Speaking in Dublin yesterday, Sinn Fein president Mary Lou McDonald defended party members attending the event.
"I have consistently said that for us to respect each other and for us to begin the process of healing and reconciliation, we have to allow for remembrance by everybody, by all sides.
"That includes, in this case, the loved ones and families of those who were killed in the bomb and that includes Thomas Begley," Ms McDonald said.
"I know that creates a difficulty for people, it creates controversy, but the truth is for us really to begin the process of putting the conflict to rest and creating a healing environment we have to allow for remembrance on all sides and I'm saying that very conscious of the fact that creates a sensitivity and difficulty for many people," she added.
Relatives of those killed in the Shankill bomb have slammed plans to commemorate Begley's death.

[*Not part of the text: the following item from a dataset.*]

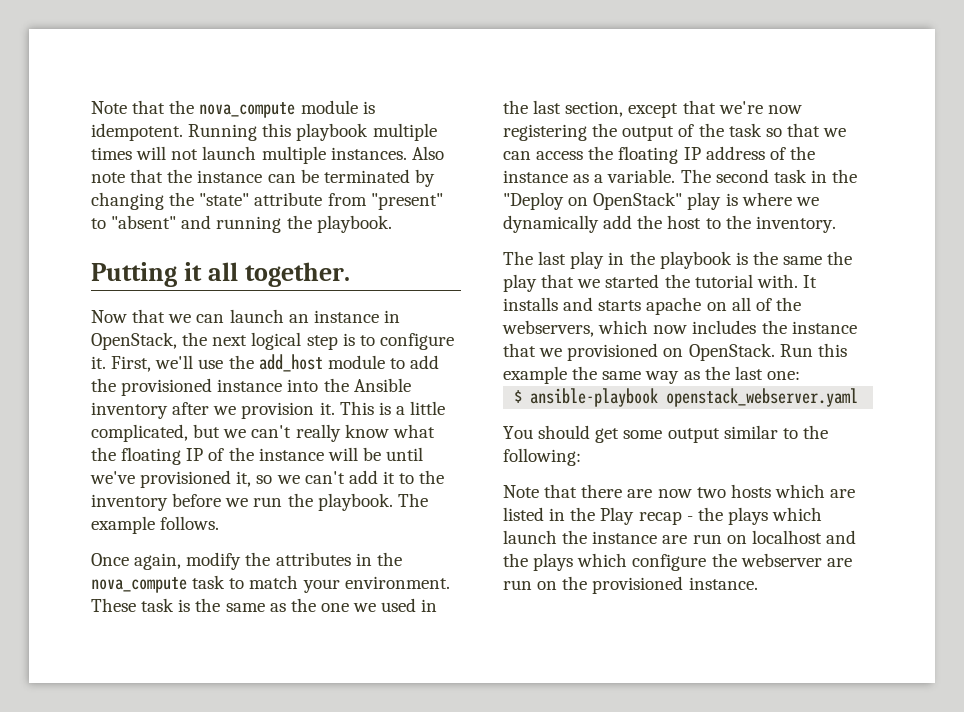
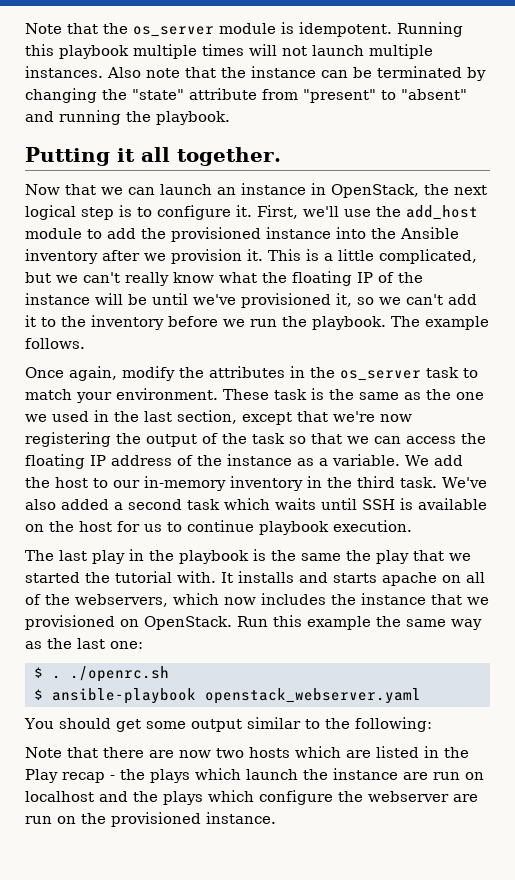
[199,102,296,118] nova_compute -> [133,26,214,37] os_server
[91,577,187,593] nova_compute -> [340,370,421,381] os_server
[680,169,858,183] [503,192,819,210] [503,215,836,233] The second task in the "Deploy on OpenStack" play is where we dynamically add the host to the inventory. -> [405,455,463,466] [25,476,487,491] [25,498,487,510] [25,520,412,535] We add the host to our in-memory inventory in the third task. We've also added a second task which waits until SSH is available on the host for us to continue playbook execution.
(800, 375) none -> [33,666,169,682] // $ . ./openrc.sh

It will take place just four days after hundreds of people from both sides of the community in Northern Ireland marked 25 years since the atrocity.
Charlie Butler, who lost three members of his family in the attack, said it was "gut wrenching" for the families of the victims to see a commemoration was planned for Begley.
Speaking on the BBC's Stephen Nolan Show, he said: "To see people who are going to commemorate someone who murdered children and women, unborn babies and pensioners, I think any society needs to look at itself and know it is not right.
He added: "This was someone who wasn't a victim, this was a perpetrator. To glorify perpetrators, it is totally unbelievable in this country. It wouldn't happen in any other country in the world. Shocking."
DUP councillor John Scott, who lost his niece Wilma McKee in the blast, said he was "sickened" that Sinn Fein party members will be attending the event.
"Sinn Fein always talks about equality and that we all come from the one island. This sends a message to say 'to hell with the victims, we are doing what we want to do'.
"It doesn't matter if it was Protestants or Catholics that were killed, Sinn Fein don't seem to worry."